Todo lo que se siembra se recoge y la Historia de España es paradigmática para saber que lo que mal anduvo, peor acabó. Tristemente ejemplar.

Los actos implican consecuencias y todavía no parece que hayamos cosechado las malas semillas de la hipocresía corrupta que nos aqueja desde que desgobierna este grupúsculo radicalizado, siendo estos últimos años suficientemente expositivos de crisis generalizada para deducir que tanta presión no es sostenible.

En España estamos tan anclados y resignados en el interés tabernario del sanchismo que hemos perdido el ritmo de los acontecimientos quedando a este paso indefensos por la corrupción, el rupturismo, el quebranto del respeto a las instituciones y la reminiscencia de los peores años de desentendimiento que han desembocado en las recalcitrantes hecatombes del garrote y el puño.

Desde hace tiempo la anormalidad impera con una intención de desintegración encubierta, usando las debilidades de la democracia.

Y seguro que es más el delito oculto que el juzgado con  causas de corrupción por dirimir, ocultas por los medios prostituidos, incluso coartando el trabajo de la Guardia Civil y del CNI para que no se pueda investigar la pútrida mezquindad del partido más corrupto y golpista habido en España; maestro del engaño que siempre se las arregla para victimizarse proyectando las culpas contra otros: las verdaderas víctimas de la deshonra y la indignidad de un presidente, en bastardía democrática, sospechoso de múltiples delitos cuyas componendas nos abisman hacia una incertidumbre donde todo es posible y para mal.

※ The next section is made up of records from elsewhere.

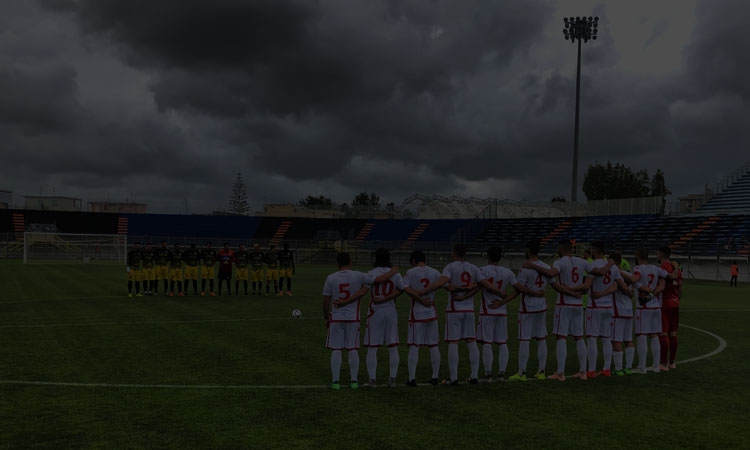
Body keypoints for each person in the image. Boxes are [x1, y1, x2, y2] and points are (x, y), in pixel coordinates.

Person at [420, 243, 506, 385]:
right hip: (469, 309)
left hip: (454, 309)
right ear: (465, 254)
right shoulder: (473, 267)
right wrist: (499, 292)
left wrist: (425, 290)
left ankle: (453, 378)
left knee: (453, 343)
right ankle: (474, 376)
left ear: (454, 253)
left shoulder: (450, 267)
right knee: (471, 342)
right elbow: (484, 284)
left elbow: (442, 282)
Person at [322, 252, 397, 390]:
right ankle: (354, 381)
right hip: (353, 318)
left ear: (337, 264)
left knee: (336, 349)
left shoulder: (331, 278)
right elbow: (379, 279)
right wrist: (393, 271)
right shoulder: (358, 275)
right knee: (352, 348)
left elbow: (326, 300)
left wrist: (327, 317)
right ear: (350, 262)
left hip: (337, 318)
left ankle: (335, 382)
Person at [523, 239, 588, 381]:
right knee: (579, 337)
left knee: (561, 336)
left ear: (561, 249)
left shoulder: (560, 262)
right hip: (578, 303)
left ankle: (560, 373)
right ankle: (583, 371)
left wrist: (533, 265)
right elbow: (592, 275)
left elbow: (551, 273)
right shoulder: (581, 262)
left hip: (564, 303)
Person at [508, 239, 553, 381]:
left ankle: (521, 373)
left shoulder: (525, 268)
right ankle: (542, 371)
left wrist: (504, 300)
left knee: (524, 339)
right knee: (541, 339)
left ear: (528, 250)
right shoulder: (546, 266)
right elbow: (554, 282)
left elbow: (518, 288)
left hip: (528, 307)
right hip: (541, 306)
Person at [476, 246, 519, 382]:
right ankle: (501, 374)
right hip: (501, 311)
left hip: (487, 310)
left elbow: (476, 287)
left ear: (488, 256)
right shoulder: (508, 272)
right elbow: (517, 290)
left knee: (487, 343)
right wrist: (503, 302)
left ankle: (488, 374)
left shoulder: (482, 270)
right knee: (502, 342)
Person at [364, 248, 406, 388]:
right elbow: (401, 289)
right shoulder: (396, 274)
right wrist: (388, 298)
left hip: (375, 311)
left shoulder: (372, 273)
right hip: (391, 310)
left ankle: (372, 381)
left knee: (372, 347)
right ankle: (392, 379)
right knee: (393, 346)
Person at [401, 250, 442, 386]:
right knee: (434, 345)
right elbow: (445, 285)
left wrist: (419, 299)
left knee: (414, 345)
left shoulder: (410, 272)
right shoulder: (435, 272)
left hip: (416, 314)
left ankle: (411, 378)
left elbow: (405, 288)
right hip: (431, 312)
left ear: (413, 260)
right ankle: (435, 376)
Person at [583, 240, 621, 378]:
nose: (590, 251)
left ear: (596, 250)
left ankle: (592, 370)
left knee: (592, 338)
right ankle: (606, 368)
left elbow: (587, 285)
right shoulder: (614, 267)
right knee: (606, 338)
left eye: (592, 249)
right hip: (608, 306)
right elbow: (617, 285)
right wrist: (605, 293)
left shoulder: (592, 265)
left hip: (595, 306)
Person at [630, 248, 668, 374]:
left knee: (641, 335)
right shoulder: (655, 268)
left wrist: (625, 275)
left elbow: (634, 279)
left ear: (637, 256)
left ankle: (642, 367)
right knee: (654, 335)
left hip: (644, 306)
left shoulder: (638, 269)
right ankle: (656, 366)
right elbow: (668, 276)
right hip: (656, 305)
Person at [610, 252, 636, 376]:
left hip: (617, 310)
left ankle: (619, 369)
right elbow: (632, 290)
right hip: (629, 309)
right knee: (628, 339)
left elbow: (617, 288)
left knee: (616, 340)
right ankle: (629, 367)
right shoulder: (629, 275)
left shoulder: (615, 274)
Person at [658, 246, 683, 371]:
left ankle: (663, 363)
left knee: (663, 333)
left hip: (665, 302)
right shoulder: (677, 269)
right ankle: (672, 362)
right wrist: (678, 299)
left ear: (661, 254)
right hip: (675, 302)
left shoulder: (662, 268)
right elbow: (680, 287)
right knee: (673, 333)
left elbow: (661, 286)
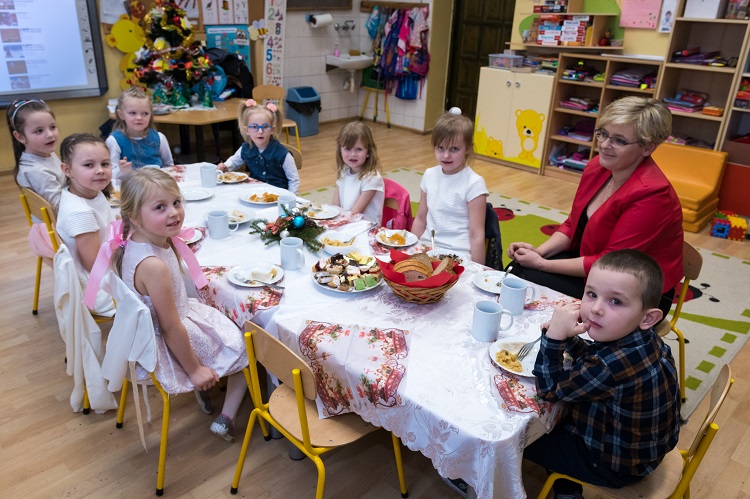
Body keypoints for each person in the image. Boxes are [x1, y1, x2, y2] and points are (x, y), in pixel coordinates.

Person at [506, 97, 683, 320]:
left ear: (647, 147)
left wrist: (541, 264)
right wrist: (538, 253)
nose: (605, 145)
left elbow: (610, 263)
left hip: (634, 291)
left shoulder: (653, 195)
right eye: (603, 133)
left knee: (522, 278)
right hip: (595, 265)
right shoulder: (597, 167)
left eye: (619, 140)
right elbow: (573, 224)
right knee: (517, 271)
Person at [524, 249, 680, 499]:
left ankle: (568, 491)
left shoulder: (609, 366)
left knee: (527, 438)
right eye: (591, 294)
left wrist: (554, 338)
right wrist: (568, 337)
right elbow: (594, 360)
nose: (596, 309)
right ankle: (566, 487)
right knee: (558, 419)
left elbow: (549, 390)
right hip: (645, 452)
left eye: (615, 301)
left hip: (614, 465)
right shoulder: (645, 339)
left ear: (648, 317)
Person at [110, 168, 249, 441]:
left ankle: (206, 387)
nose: (174, 212)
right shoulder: (153, 265)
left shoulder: (142, 242)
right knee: (245, 343)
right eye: (160, 207)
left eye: (176, 202)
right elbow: (171, 326)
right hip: (169, 337)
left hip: (164, 325)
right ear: (134, 217)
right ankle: (227, 416)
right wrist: (194, 370)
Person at [411, 108, 488, 264]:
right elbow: (420, 219)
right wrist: (410, 248)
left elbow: (476, 235)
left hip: (458, 255)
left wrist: (480, 270)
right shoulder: (429, 175)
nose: (446, 155)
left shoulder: (474, 183)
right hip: (427, 248)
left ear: (468, 148)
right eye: (441, 148)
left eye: (454, 149)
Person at [56, 133, 116, 316]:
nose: (100, 170)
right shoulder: (80, 212)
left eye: (105, 163)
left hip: (106, 268)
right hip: (98, 290)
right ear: (67, 170)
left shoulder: (89, 192)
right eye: (89, 165)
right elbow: (94, 265)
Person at [7, 99, 64, 259]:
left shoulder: (45, 154)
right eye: (39, 131)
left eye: (52, 127)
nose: (50, 134)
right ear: (20, 137)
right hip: (53, 232)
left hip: (53, 224)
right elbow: (60, 208)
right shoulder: (36, 171)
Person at [218, 99, 300, 194]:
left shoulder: (283, 154)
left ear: (272, 130)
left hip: (278, 196)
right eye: (254, 127)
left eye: (265, 126)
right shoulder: (246, 148)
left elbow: (294, 180)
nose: (260, 131)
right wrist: (225, 166)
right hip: (255, 193)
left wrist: (290, 198)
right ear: (247, 130)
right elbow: (234, 161)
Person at [106, 87, 174, 179]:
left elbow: (169, 166)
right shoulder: (114, 141)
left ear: (151, 114)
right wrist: (121, 170)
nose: (139, 118)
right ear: (121, 114)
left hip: (157, 184)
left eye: (145, 113)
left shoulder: (159, 138)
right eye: (133, 113)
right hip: (130, 186)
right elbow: (109, 175)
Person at [331, 121, 384, 224]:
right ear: (340, 150)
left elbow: (355, 214)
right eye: (347, 149)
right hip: (346, 222)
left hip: (365, 228)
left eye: (359, 149)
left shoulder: (372, 178)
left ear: (368, 152)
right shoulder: (344, 170)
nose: (353, 154)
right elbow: (335, 205)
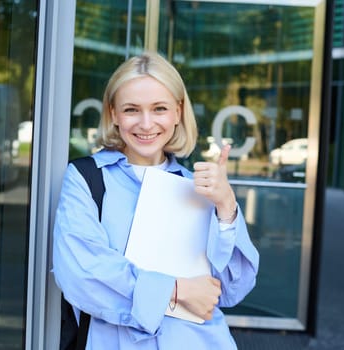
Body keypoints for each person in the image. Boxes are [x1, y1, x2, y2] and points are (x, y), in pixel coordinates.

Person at [52, 51, 259, 349]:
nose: (146, 124)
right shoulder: (86, 178)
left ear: (177, 112)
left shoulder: (196, 186)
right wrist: (177, 290)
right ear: (113, 113)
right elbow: (84, 275)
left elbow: (229, 290)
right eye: (132, 110)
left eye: (159, 108)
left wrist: (226, 206)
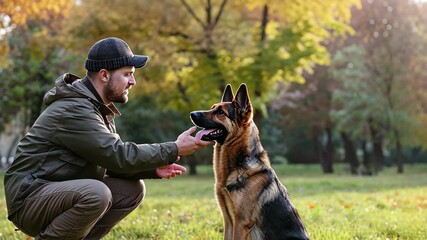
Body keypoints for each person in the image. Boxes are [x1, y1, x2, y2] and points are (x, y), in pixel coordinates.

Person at [4, 37, 212, 239]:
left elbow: (105, 160)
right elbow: (116, 154)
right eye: (127, 74)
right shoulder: (74, 108)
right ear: (104, 75)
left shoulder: (95, 107)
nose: (133, 81)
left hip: (54, 191)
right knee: (96, 193)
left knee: (131, 189)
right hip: (29, 198)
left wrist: (152, 169)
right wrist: (174, 148)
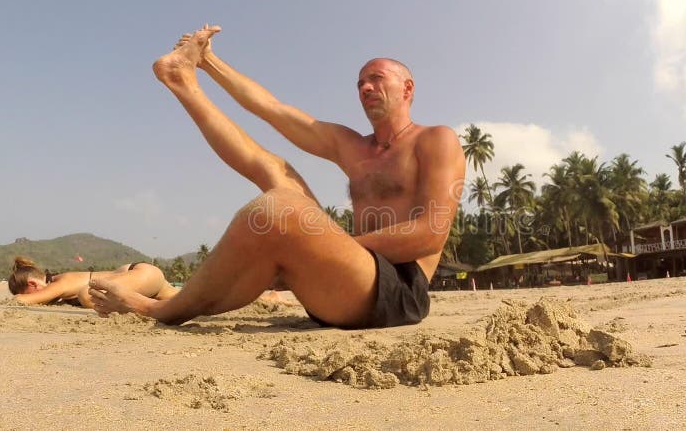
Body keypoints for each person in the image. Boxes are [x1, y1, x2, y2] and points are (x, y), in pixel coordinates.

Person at [89, 24, 465, 330]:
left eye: (377, 78)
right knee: (274, 170)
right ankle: (181, 81)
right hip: (349, 280)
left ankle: (157, 311)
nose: (365, 87)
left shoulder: (435, 140)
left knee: (281, 209)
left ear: (408, 88)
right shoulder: (352, 145)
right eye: (360, 83)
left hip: (397, 293)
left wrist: (331, 245)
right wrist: (208, 61)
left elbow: (429, 232)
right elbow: (271, 108)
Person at [7, 256, 178, 308]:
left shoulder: (60, 282)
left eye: (23, 291)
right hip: (147, 284)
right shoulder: (61, 283)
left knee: (87, 295)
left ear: (32, 284)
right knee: (199, 301)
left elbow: (23, 300)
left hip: (141, 274)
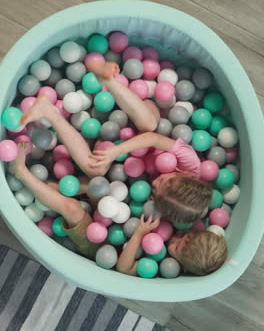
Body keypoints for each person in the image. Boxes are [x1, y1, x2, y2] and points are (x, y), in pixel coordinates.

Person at [20, 60, 212, 223]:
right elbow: (152, 139)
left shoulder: (170, 202)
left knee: (97, 171)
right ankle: (106, 79)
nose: (156, 182)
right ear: (185, 175)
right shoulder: (190, 162)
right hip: (141, 118)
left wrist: (110, 157)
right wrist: (115, 152)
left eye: (156, 189)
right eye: (163, 181)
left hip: (121, 150)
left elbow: (124, 185)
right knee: (150, 124)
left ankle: (49, 112)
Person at [9, 141, 159, 268]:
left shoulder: (156, 258)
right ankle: (48, 189)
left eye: (178, 247)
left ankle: (21, 172)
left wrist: (139, 233)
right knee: (96, 185)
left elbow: (123, 268)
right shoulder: (175, 212)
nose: (177, 241)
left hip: (98, 245)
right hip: (109, 212)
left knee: (72, 208)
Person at [117, 215, 228, 276]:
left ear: (183, 267)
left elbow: (124, 268)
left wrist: (138, 234)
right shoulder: (187, 224)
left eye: (175, 248)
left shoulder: (165, 267)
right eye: (184, 235)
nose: (174, 238)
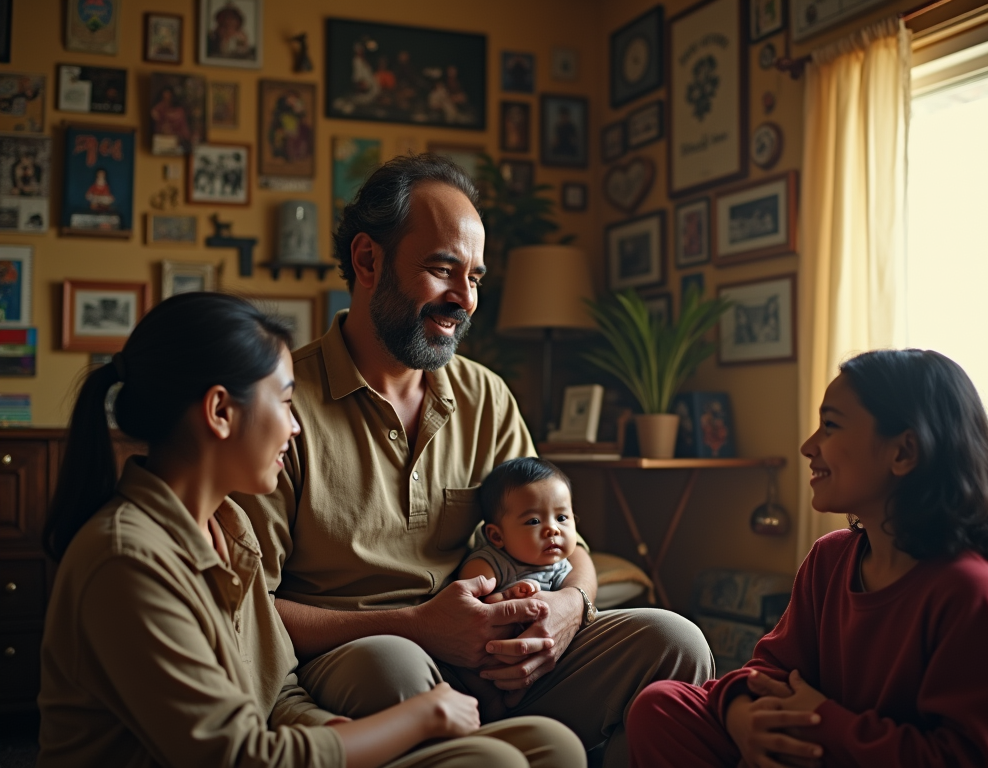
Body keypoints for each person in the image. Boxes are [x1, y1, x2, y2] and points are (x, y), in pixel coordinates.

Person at [234, 153, 714, 768]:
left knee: (674, 641)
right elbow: (249, 608)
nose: (464, 299)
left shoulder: (485, 395)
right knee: (395, 663)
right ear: (367, 260)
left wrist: (567, 612)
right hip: (371, 663)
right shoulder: (281, 403)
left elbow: (573, 550)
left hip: (502, 664)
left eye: (477, 278)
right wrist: (417, 625)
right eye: (442, 269)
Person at [37, 292, 586, 768]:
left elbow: (277, 690)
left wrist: (336, 729)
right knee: (488, 760)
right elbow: (235, 757)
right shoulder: (127, 561)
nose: (296, 426)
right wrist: (422, 717)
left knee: (549, 746)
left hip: (279, 746)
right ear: (221, 412)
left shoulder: (229, 531)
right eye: (283, 402)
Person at [628, 349, 988, 768]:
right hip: (816, 749)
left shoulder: (967, 591)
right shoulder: (830, 557)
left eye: (830, 426)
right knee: (660, 705)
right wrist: (739, 714)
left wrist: (823, 722)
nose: (808, 446)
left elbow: (968, 757)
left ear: (904, 452)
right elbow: (771, 669)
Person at [459, 457, 577, 600]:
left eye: (561, 518)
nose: (553, 529)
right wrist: (506, 596)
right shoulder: (488, 566)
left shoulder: (562, 565)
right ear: (497, 536)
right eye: (534, 521)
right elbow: (472, 609)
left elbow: (574, 604)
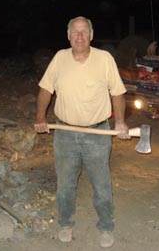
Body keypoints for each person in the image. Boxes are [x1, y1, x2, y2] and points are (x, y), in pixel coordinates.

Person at [34, 16, 130, 248]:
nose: (79, 36)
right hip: (65, 133)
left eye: (84, 32)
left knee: (101, 183)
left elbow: (117, 92)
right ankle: (66, 223)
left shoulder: (104, 59)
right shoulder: (59, 58)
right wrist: (40, 117)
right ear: (68, 36)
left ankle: (106, 226)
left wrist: (120, 123)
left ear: (91, 35)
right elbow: (46, 90)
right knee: (65, 183)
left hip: (97, 134)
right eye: (75, 32)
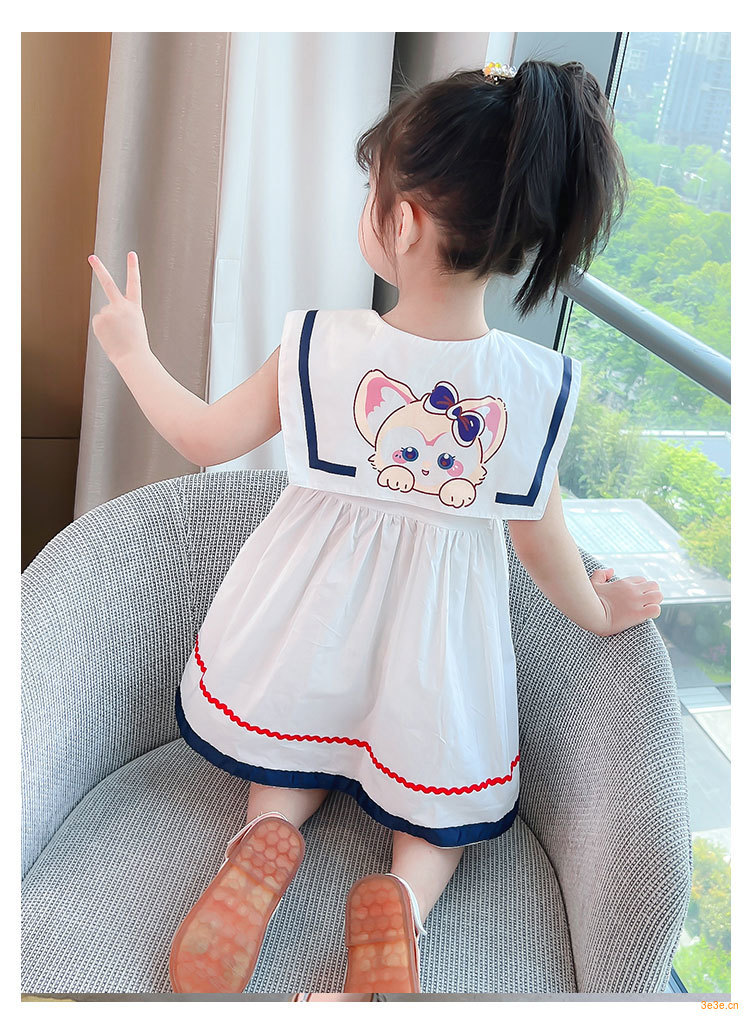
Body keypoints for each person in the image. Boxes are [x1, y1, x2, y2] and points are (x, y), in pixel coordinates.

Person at [88, 58, 664, 1000]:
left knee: (292, 737)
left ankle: (263, 837)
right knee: (438, 807)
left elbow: (202, 437)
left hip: (304, 627)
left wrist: (131, 351)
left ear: (407, 220)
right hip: (436, 653)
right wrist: (601, 612)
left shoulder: (321, 342)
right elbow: (540, 541)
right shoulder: (531, 387)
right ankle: (403, 898)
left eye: (374, 192)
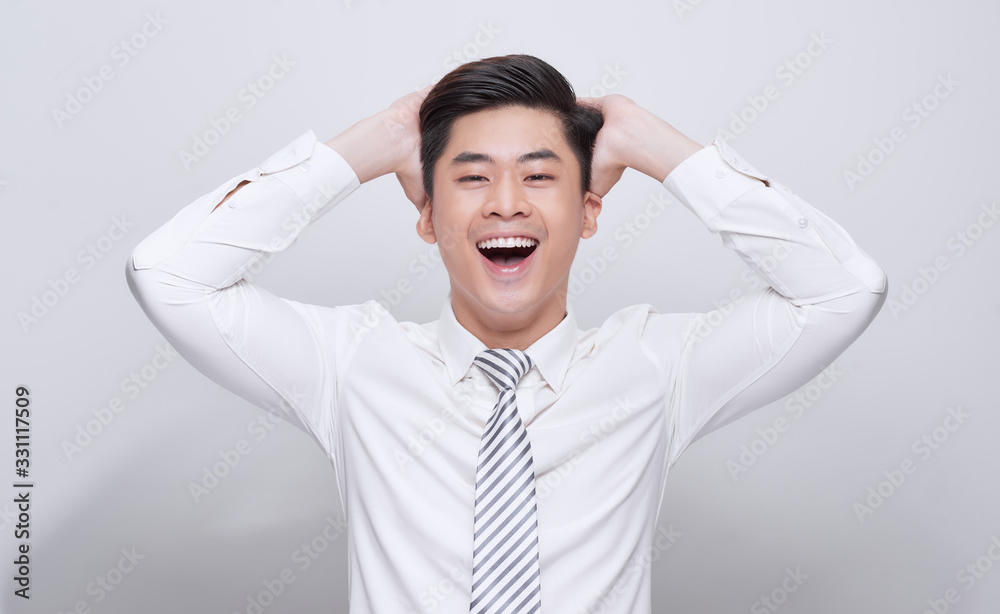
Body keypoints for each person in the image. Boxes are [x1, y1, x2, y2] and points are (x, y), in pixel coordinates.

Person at [125, 54, 887, 613]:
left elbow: (845, 289)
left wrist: (650, 140)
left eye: (539, 174)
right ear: (426, 215)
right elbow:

El asalto definitivo a las instituciones contra el INE, el Tribunal Constitucional y el Consejo del Poder Judicial ha alertado más a Europa que a los propios e insensatos españoles.¿Que cuánto puede tensar la traición el marrullero sin escrúpulos y sus gregarios cómplices?
Hasta el golpe de estado que puso en marcha desde el primer momento de la moción de censura con que engañó a España y cuyo proceso se ha acelerado para no perder la poltrona de una presidencia bastarda.